Consider now 3D-wave equation in the ball
\begin{equation}
u_{tt}-c^2 \Delta u=0\qquad \rho \le a
\label{eq-8.1.13}
\end{equation}
with Dirichlet or Neumann boundary conditions. Separating $t$ and the spatial variables $u=T(t) v(x,y,z)$ we get *Helmholtz equation*
\begin{equation}
\Delta v=-\lambda v\qquad \rho \le a \label{eq-8.1.14}
\end{equation}
with the same boundary condition and
\begin{equation}
T''=-c^2 \lambda T
\label{eq-8.1.15}
\end{equation}
Separating $\rho$ from spherical variables $\phi,\theta$ we get
\begin{equation*}
\underbracket{\frac{\rho^2 P''+2\rho P'+\lambda P}{\rho^2 P}}+
\underbracket{\frac{\Lambda Y }{Y}}=0
\end{equation*}
and therefore both selected expressions must be $\mu$ and $-\mu$ respectively.

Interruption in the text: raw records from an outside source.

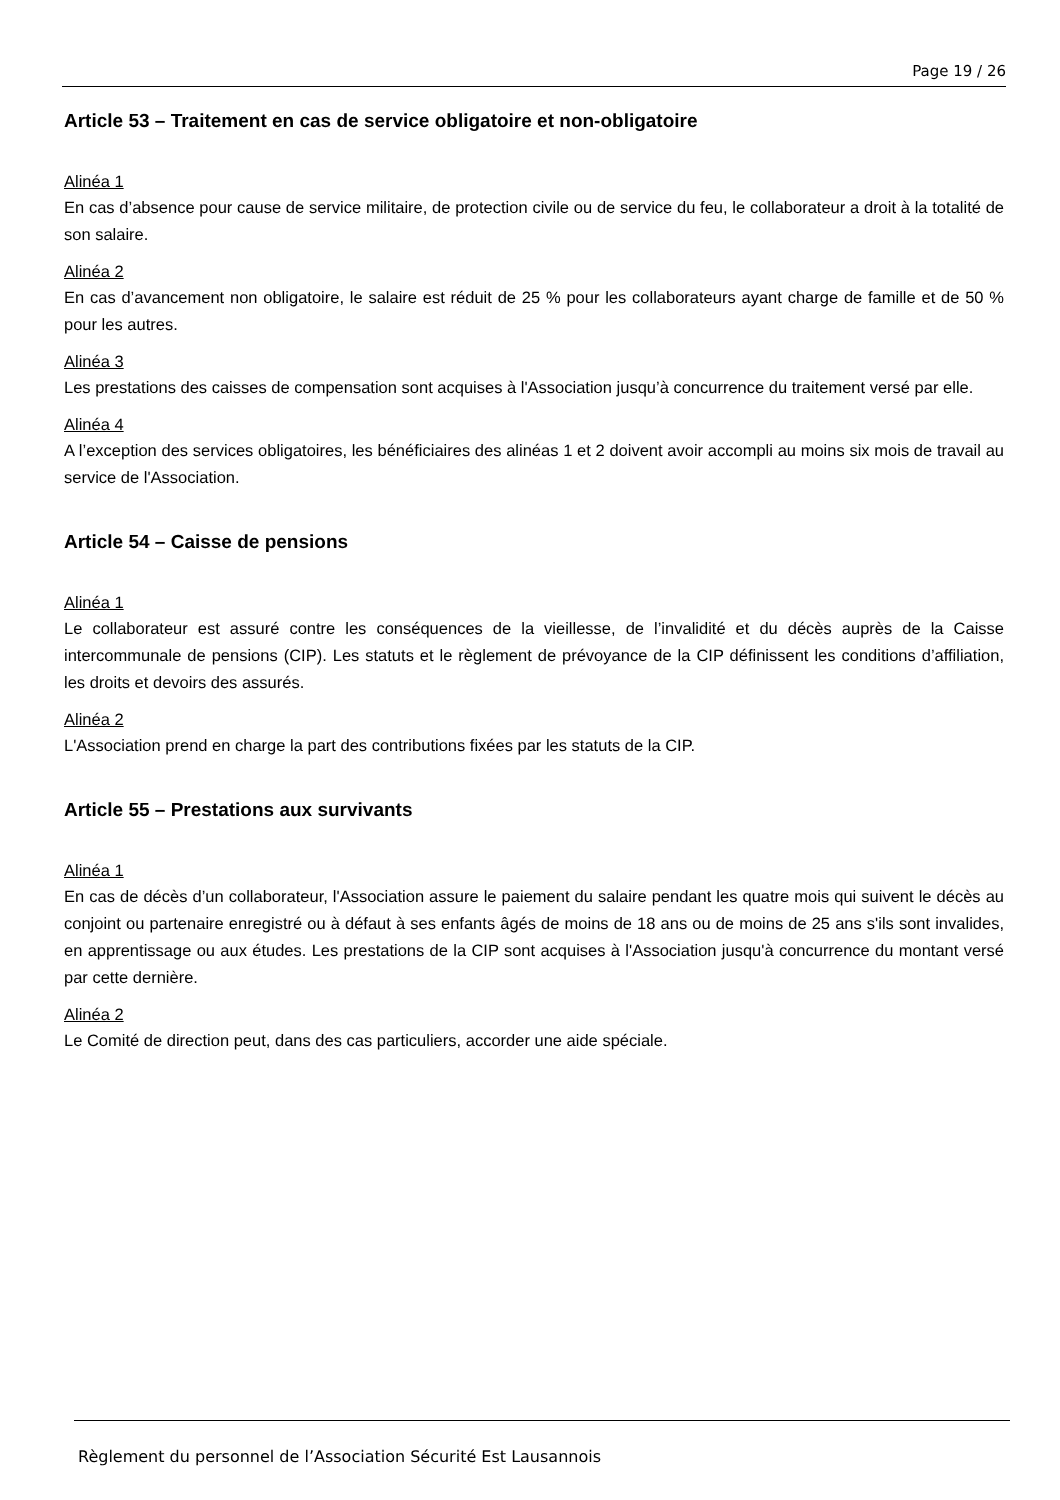Page 19 / 26
Article 53 – Traitement en cas de service obligatoire et non-obligatoire
Alinéa 1
En cas d’absence pour cause de service militaire, de protection civile ou de service du feu, le collaborateur a droit à la totalité de son salaire.
Alinéa 2
En cas d’avancement non obligatoire, le salaire est réduit de 25 % pour les collaborateurs ayant charge de famille et de 50 % pour les autres.
Alinéa 3
Les prestations des caisses de compensation sont acquises à l'Association jusqu’à concurrence du traitement versé par elle.
Alinéa 4
A l’exception des services obligatoires, les bénéficiaires des alinéas 1 et 2 doivent avoir accompli au moins six mois de travail au service de l'Association.
Article 54 – Caisse de pensions
Alinéa 1
Le collaborateur est assuré contre les conséquences de la vieillesse, de l’invalidité et du décès auprès de la Caisse intercommunale de pensions (CIP). Les statuts et le règlement de prévoyance de la CIP définissent les conditions d’affiliation, les droits et devoirs des assurés.
Alinéa 2
L'Association prend en charge la part des contributions fixées par les statuts de la CIP.
Article 55 – Prestations aux survivants
Alinéa 1
En cas de décès d’un collaborateur, l'Association assure le paiement du salaire pendant les quatre mois qui suivent le décès au conjoint ou partenaire enregistré ou à défaut à ses enfants âgés de moins de 18 ans ou de moins de 25 ans s'ils sont invalides, en apprentissage ou aux études. Les prestations de la CIP sont acquises à l'Association jusqu'à concurrence du montant versé par cette dernière.
Alinéa 2
Le Comité de direction peut, dans des cas particuliers, accorder une aide spéciale.
Règlement du personnel de l’Association Sécurité Est Lausannois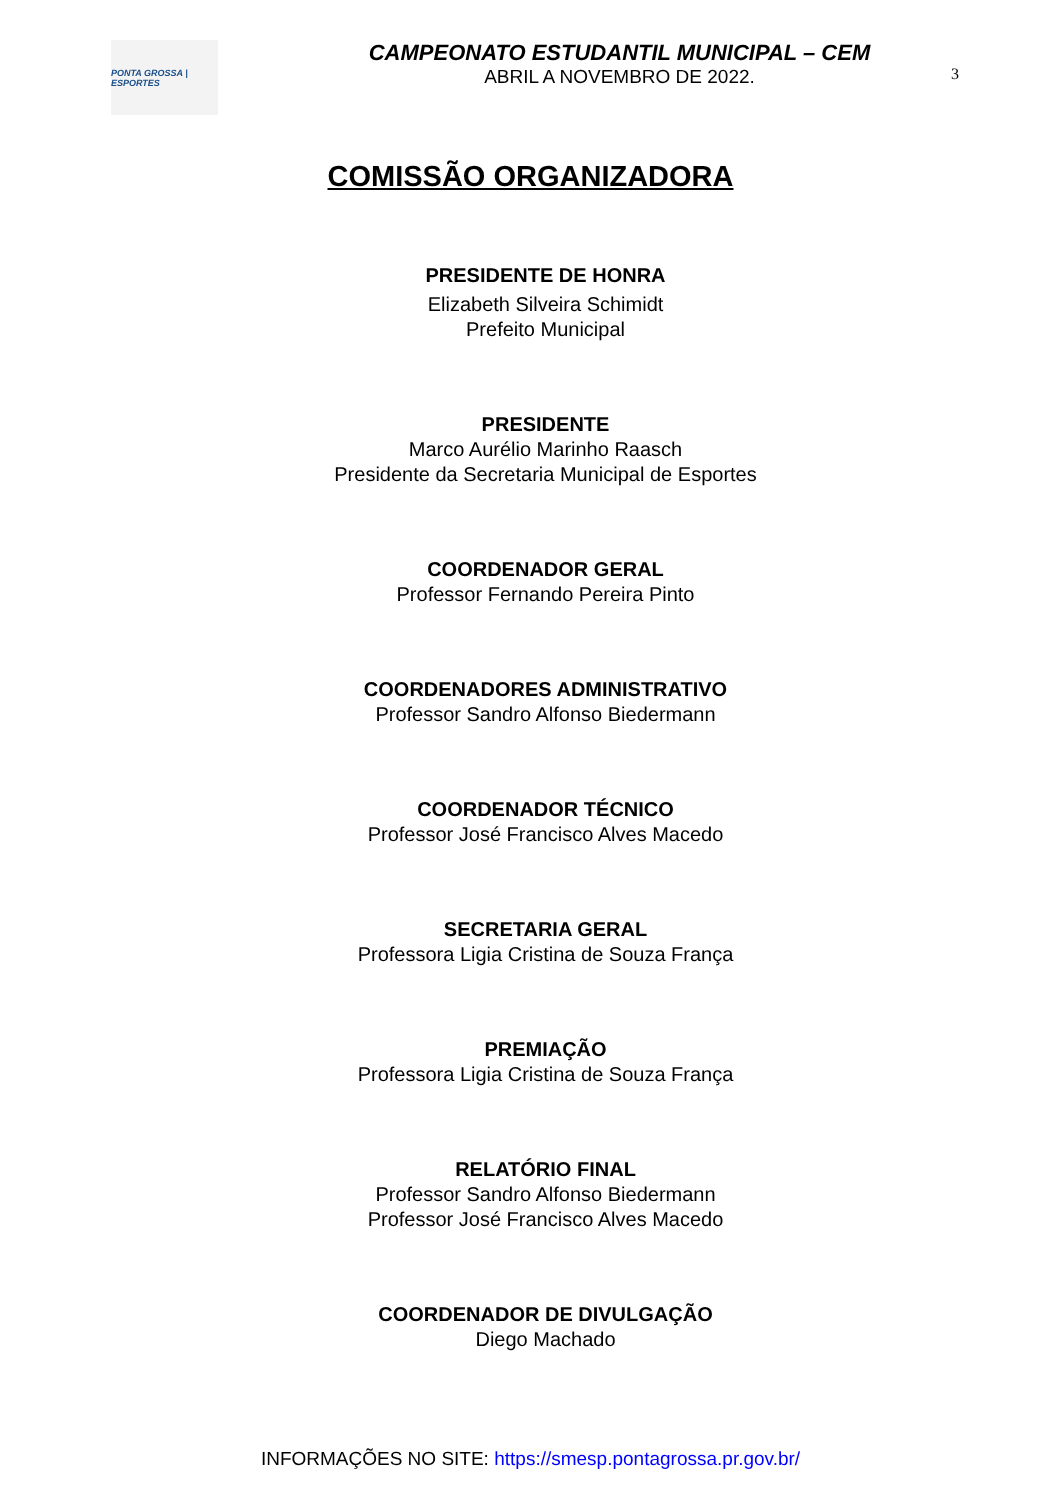PONTA GROSSA | ESPORTES
CAMPEONATO ESTUDANTIL MUNICIPAL – CEM
ABRIL A NOVEMBRO DE 2022.
3
COMISSÃO ORGANIZADORA
PRESIDENTE DE HONRA
Elizabeth Silveira Schimidt
Prefeito Municipal
PRESIDENTE
Marco Aurélio Marinho Raasch
Presidente da Secretaria Municipal de Esportes
COORDENADOR GERAL
Professor Fernando Pereira Pinto
COORDENADORES ADMINISTRATIVO
Professor Sandro Alfonso Biedermann
COORDENADOR TÉCNICO
Professor José Francisco Alves Macedo
SECRETARIA GERAL
Professora Ligia Cristina de Souza França
PREMIAÇÃO
Professora Ligia Cristina de Souza França
RELATÓRIO FINAL
Professor Sandro Alfonso Biedermann
Professor José Francisco Alves Macedo
COORDENADOR DE DIVULGAÇÃO
Diego Machado
INFORMAÇÕES NO SITE: https://smesp.pontagrossa.pr.gov.br/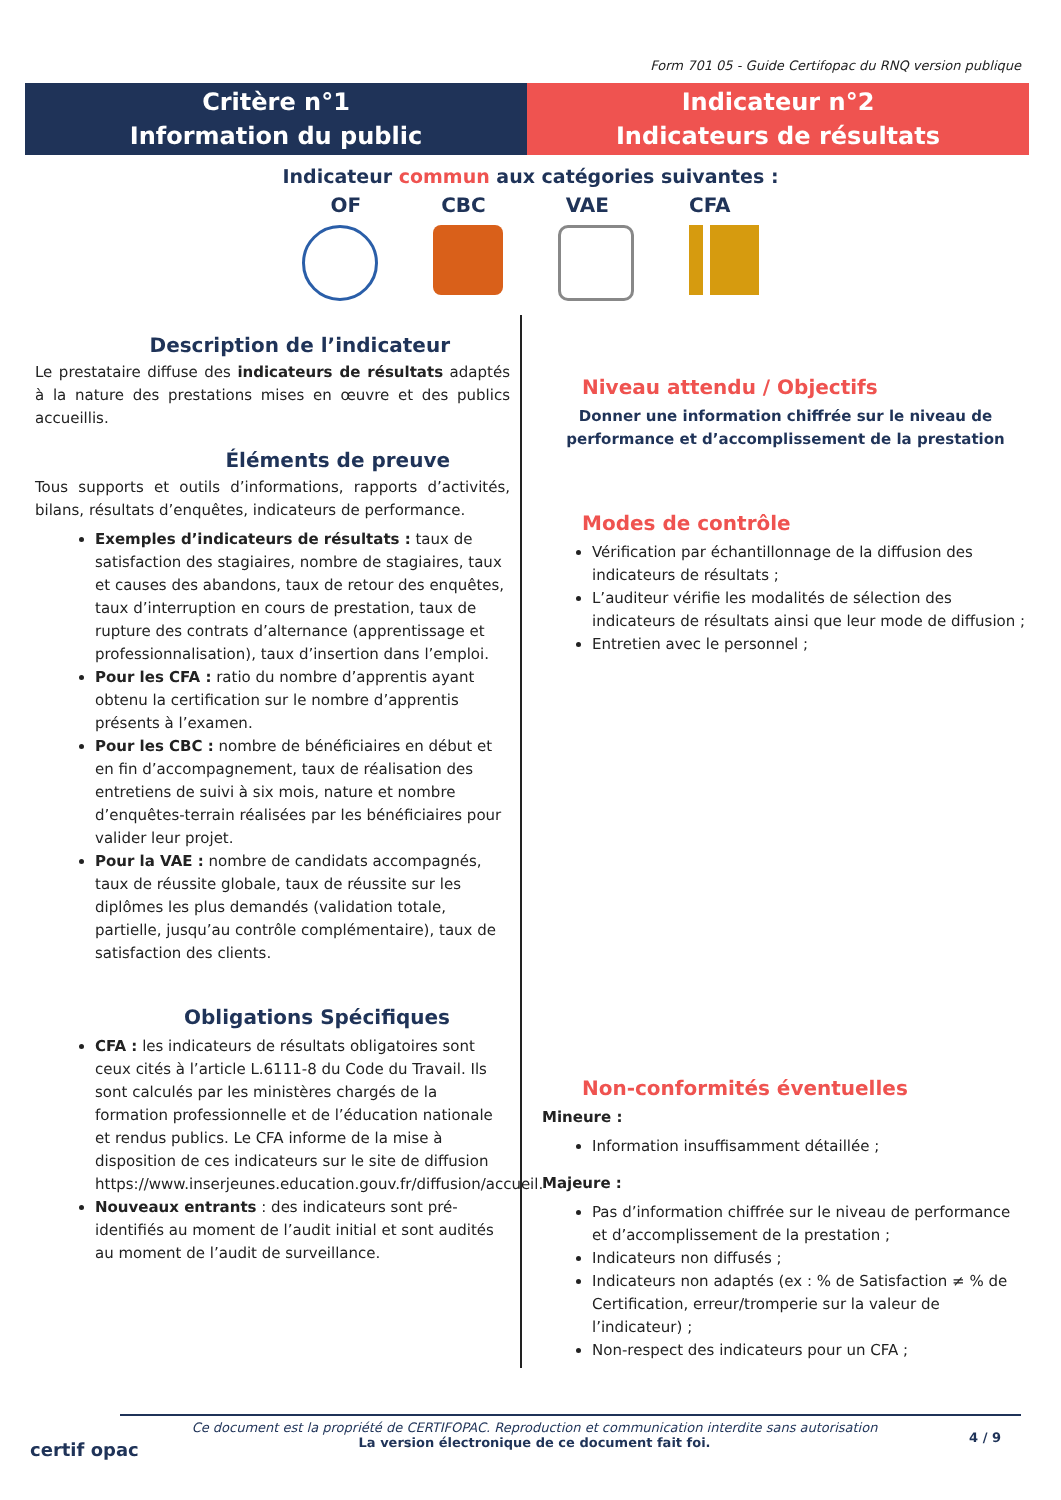Form 701 05 - Guide Certifopac du RNQ version publique
Critère n°1
Information du public
Indicateur n°2
Indicateurs de résultats
Indicateur commun aux catégories suivantes :
OF CBC VAE CFA
Description de l’indicateur
Le prestataire diffuse des indicateurs de résultats adaptés à la nature des prestations mises en œuvre et des publics accueillis.
Éléments de preuve
Tous supports et outils d’informations, rapports d’activités, bilans, résultats d’enquêtes, indicateurs de performance.
Exemples d’indicateurs de résultats : taux de satisfaction des stagiaires, nombre de stagiaires, taux et causes des abandons, taux de retour des enquêtes, taux d’interruption en cours de prestation, taux de rupture des contrats d’alternance (apprentissage et professionnalisation), taux d’insertion dans l’emploi.
Pour les CFA : ratio du nombre d’apprentis ayant obtenu la certification sur le nombre d’apprentis présents à l’examen.
Pour les CBC : nombre de bénéficiaires en début et en fin d’accompagnement, taux de réalisation des entretiens de suivi à six mois, nature et nombre d’enquêtes-terrain réalisées par les bénéficiaires pour valider leur projet.
Pour la VAE : nombre de candidats accompagnés, taux de réussite globale, taux de réussite sur les diplômes les plus demandés (validation totale, partielle, jusqu’au contrôle complémentaire), taux de satisfaction des clients.
Obligations Spécifiques
CFA : les indicateurs de résultats obligatoires sont ceux cités à l’article L.6111-8 du Code du Travail. Ils sont calculés par les ministères chargés de la formation professionnelle et de l’éducation nationale et rendus publics. Le CFA informe de la mise à disposition de ces indicateurs sur le site de diffusion https://www.inserjeunes.education.gouv.fr/diffusion/accueil.
Nouveaux entrants : des indicateurs sont pré-identifiés au moment de l’audit initial et sont audités au moment de l’audit de surveillance.
Niveau attendu / Objectifs
Donner une information chiffrée sur le niveau de performance et d’accomplissement de la prestation
Modes de contrôle
Vérification par échantillonnage de la diffusion des indicateurs de résultats ;
L’auditeur vérifie les modalités de sélection des indicateurs de résultats ainsi que leur mode de diffusion ;
Entretien avec le personnel ;
Non-conformités éventuelles
Mineure :
Information insuffisamment détaillée ;
Majeure :
Pas d’information chiffrée sur le niveau de performance et d’accomplissement de la prestation ;
Indicateurs non diffusés ;
Indicateurs non adaptés (ex : % de Satisfaction ≠ % de Certification, erreur/tromperie sur la valeur de l’indicateur) ;
Non-respect des indicateurs pour un CFA ;
certif opac
Ce document est la propriété de CERTIFOPAC. Reproduction et communication interdite sans autorisation
La version électronique de ce document fait foi.
4 / 9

So $Y(\phi,\theta)$ is a spherical harmonic and $\mu=l(l+1)$. Then
\begin{equation}
\rho^2 P''+2\rho P'+(\lambda \rho^2 - l(l+1) )P=0.
\label{eq-8.1.16}
\end{equation}
As $\lambda=1$ Ssolutions are *spherical Bessel functions* $j_l$ and $y_l$ which are called spherical Bessel functions of the 1st kind and of the 2nd kind, respectively, and the former are regular at $0$.

So $P=j_l(\rho\sqrt{\lambda})$ and for $u$ to satisfy Dirichlet or Neumann boundary conditions we need to impose the same conditions to $P$ resulting in \begin{gather} j_l (a\sqrt{\lambda}) =0,\\ j'_l (a\sqrt{\lambda}) =0,\end{gather} and then $\lambda = z_{l,n}^2a^{-2}$ and $\lambda = w_{l,n}^2a^{-2}$ respectively where $z_{l,n}$ and $w_{l,n}$ are $n$-th zero of $j_l$ or $j_l'$ respectively.